::: Information given :::

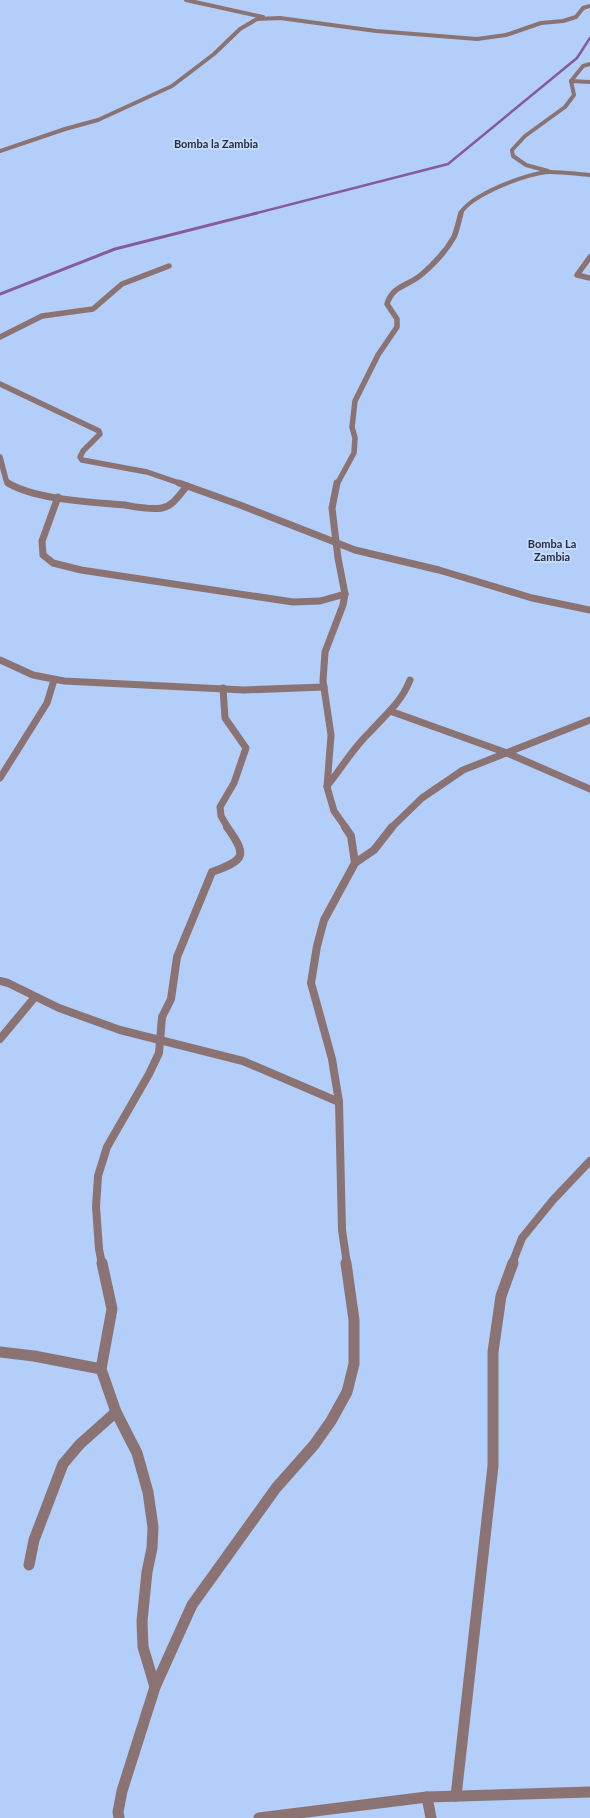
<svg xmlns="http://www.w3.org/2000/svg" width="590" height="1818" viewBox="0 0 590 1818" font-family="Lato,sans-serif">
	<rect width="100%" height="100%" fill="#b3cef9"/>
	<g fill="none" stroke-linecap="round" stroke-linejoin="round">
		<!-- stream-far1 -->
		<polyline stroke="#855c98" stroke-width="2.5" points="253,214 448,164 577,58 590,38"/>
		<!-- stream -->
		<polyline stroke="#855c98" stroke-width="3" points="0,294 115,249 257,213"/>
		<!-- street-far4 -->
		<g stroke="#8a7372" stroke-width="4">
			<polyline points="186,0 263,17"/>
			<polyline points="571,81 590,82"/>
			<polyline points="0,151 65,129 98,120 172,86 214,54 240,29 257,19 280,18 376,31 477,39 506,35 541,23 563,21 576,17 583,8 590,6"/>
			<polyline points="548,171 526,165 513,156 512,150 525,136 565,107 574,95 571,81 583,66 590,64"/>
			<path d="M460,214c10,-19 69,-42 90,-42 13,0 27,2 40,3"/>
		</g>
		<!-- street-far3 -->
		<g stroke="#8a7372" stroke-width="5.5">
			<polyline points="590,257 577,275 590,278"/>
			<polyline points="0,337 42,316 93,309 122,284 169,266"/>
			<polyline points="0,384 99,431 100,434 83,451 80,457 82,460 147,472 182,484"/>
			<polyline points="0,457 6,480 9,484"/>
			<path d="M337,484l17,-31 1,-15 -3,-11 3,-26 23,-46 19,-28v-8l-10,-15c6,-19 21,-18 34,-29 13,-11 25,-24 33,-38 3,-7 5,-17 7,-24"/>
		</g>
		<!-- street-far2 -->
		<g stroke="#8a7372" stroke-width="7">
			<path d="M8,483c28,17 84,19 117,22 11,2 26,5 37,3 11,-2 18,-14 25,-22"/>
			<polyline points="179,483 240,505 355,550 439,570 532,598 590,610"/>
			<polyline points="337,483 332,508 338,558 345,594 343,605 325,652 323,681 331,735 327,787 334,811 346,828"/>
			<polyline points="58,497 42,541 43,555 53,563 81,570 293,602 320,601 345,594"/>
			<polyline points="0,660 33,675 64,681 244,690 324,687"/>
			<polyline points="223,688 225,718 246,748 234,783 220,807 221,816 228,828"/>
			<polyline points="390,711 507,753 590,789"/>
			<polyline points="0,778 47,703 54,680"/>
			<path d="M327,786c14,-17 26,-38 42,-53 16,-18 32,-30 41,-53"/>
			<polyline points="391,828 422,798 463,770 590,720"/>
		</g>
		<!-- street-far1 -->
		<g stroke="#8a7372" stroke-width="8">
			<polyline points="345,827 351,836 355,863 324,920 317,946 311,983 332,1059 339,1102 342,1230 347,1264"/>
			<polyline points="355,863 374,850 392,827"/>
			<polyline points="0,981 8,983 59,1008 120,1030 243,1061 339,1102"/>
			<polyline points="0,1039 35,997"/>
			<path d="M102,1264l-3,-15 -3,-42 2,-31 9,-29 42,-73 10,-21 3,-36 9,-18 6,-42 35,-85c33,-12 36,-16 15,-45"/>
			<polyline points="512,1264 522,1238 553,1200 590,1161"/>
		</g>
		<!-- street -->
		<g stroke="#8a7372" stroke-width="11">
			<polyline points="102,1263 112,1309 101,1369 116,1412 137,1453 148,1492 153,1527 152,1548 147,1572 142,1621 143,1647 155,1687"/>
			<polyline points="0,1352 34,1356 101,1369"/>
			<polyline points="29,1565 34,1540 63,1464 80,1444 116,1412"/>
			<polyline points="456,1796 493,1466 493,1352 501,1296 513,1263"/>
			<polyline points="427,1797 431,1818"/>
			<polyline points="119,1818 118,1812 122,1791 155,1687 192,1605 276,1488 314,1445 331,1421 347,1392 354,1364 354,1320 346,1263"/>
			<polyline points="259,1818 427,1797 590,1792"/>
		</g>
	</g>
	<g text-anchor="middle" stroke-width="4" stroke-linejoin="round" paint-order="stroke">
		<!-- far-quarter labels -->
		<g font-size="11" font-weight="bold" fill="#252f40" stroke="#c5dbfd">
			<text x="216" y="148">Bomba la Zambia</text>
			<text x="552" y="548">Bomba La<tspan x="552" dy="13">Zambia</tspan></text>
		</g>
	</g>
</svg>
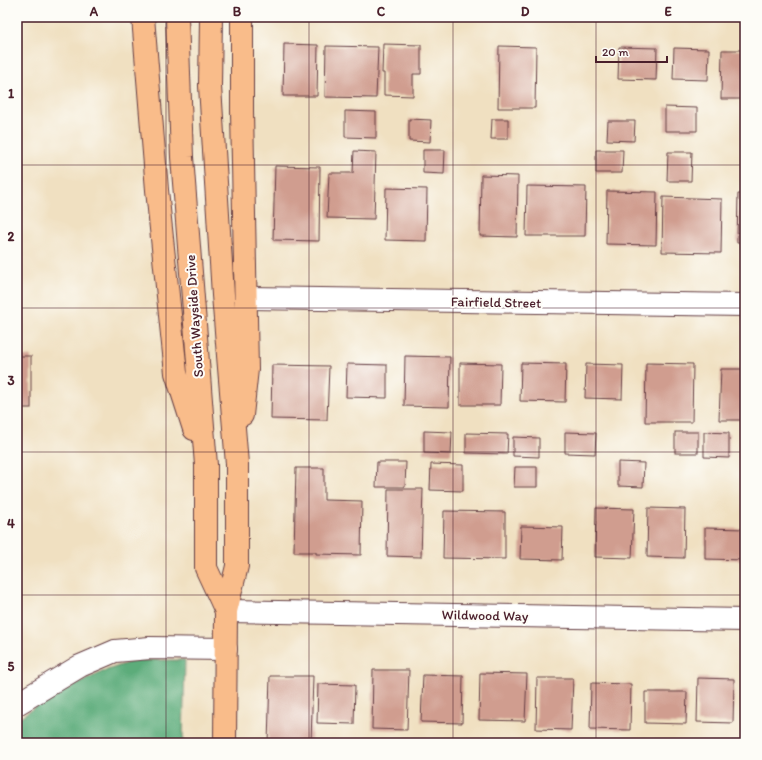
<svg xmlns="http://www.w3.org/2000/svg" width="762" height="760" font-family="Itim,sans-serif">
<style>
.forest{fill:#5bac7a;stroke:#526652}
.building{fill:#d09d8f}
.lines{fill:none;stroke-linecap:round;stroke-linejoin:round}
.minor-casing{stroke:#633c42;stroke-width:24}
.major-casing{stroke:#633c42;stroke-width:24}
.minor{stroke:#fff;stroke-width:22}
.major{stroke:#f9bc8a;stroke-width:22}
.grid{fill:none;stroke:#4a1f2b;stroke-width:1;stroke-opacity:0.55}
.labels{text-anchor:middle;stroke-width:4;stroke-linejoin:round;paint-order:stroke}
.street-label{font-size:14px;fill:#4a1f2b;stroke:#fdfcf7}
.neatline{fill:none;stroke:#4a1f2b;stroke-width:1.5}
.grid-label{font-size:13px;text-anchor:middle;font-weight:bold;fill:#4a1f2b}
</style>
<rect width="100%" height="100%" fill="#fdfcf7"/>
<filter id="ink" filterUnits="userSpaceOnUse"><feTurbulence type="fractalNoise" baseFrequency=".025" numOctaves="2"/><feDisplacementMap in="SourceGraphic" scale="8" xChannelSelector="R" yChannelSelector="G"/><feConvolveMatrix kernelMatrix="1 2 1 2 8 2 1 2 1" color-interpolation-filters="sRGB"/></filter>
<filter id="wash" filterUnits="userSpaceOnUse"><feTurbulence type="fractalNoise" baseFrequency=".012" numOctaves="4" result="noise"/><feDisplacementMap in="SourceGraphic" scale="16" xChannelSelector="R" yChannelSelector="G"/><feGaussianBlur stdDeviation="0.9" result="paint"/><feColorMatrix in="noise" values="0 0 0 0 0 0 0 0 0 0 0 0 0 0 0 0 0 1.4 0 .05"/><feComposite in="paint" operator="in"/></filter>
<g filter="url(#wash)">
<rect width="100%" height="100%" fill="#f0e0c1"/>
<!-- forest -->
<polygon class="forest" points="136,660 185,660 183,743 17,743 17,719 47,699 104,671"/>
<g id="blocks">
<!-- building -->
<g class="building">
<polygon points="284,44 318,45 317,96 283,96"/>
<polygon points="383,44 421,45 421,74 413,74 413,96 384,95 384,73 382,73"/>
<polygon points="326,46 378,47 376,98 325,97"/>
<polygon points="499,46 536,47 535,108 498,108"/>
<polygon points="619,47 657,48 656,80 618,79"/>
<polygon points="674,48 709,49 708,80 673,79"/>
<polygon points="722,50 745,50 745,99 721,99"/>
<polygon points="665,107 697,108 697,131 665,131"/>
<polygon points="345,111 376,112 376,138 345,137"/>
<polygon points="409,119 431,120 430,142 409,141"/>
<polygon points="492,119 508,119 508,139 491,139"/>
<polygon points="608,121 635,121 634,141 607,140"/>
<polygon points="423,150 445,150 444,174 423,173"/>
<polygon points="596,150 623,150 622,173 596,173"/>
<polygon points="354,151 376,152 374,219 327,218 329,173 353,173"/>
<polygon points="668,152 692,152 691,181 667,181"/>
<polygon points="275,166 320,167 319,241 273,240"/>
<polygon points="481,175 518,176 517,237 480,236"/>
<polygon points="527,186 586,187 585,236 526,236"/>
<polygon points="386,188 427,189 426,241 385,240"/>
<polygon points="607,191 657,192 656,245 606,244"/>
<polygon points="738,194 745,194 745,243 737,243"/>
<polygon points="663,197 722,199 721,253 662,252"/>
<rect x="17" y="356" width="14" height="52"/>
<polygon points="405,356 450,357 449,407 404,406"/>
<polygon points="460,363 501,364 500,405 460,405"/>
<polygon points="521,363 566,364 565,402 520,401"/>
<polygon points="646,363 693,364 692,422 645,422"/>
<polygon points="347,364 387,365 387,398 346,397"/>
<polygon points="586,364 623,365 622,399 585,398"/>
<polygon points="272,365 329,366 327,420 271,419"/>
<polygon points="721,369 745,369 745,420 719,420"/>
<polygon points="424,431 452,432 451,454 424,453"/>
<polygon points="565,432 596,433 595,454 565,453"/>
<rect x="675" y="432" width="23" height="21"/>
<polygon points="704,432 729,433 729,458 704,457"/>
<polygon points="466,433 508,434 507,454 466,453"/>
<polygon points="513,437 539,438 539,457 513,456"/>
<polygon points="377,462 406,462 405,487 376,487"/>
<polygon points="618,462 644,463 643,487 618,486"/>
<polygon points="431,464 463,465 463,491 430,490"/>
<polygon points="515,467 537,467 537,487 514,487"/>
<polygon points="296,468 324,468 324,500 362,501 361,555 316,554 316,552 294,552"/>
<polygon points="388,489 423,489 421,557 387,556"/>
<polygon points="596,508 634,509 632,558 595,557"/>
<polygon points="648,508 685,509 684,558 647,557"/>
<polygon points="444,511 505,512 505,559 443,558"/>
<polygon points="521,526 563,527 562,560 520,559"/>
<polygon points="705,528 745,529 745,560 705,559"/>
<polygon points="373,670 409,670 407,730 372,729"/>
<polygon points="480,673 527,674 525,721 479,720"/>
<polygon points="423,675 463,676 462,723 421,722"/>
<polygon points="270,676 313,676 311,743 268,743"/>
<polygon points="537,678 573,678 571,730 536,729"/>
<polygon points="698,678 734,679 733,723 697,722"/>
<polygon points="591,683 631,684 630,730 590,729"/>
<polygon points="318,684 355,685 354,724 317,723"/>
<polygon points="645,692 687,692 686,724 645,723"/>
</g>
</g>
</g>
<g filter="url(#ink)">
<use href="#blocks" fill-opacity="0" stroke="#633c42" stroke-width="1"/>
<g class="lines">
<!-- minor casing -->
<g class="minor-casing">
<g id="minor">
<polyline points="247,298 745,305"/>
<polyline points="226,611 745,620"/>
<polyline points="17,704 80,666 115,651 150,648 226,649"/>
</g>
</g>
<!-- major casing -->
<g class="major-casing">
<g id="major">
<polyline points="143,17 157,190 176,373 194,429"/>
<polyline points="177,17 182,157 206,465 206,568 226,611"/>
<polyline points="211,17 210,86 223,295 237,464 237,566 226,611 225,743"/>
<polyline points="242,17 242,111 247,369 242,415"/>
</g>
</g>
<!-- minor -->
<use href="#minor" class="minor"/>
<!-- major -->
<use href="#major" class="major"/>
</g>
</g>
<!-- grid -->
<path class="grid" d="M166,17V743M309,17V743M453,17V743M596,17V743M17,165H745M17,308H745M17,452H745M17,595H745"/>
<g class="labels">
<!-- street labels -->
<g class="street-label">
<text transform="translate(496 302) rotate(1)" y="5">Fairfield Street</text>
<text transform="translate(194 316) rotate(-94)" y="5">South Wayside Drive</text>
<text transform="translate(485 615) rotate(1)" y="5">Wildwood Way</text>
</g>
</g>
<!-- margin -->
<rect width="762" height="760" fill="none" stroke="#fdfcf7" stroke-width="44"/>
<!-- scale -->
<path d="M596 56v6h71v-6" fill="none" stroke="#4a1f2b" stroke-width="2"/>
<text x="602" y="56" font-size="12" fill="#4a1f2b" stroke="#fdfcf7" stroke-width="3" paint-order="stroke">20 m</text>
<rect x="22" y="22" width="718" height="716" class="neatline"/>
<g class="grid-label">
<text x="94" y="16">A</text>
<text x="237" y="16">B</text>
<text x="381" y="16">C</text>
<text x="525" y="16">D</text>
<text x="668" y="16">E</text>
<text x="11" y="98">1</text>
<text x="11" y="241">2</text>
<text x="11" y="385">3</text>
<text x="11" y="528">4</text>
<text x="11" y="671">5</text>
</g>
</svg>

:::

**What the exercise asks:** From the data above, show each line that contains "weight".

**Exercise solution:**
		<g font-size="11" font-weight="bold" fill="#252f40" stroke="#c5dbfd">
.grid-label{font-size:13px;text-anchor:middle;font-weight:bold;fill:#4a1f2b}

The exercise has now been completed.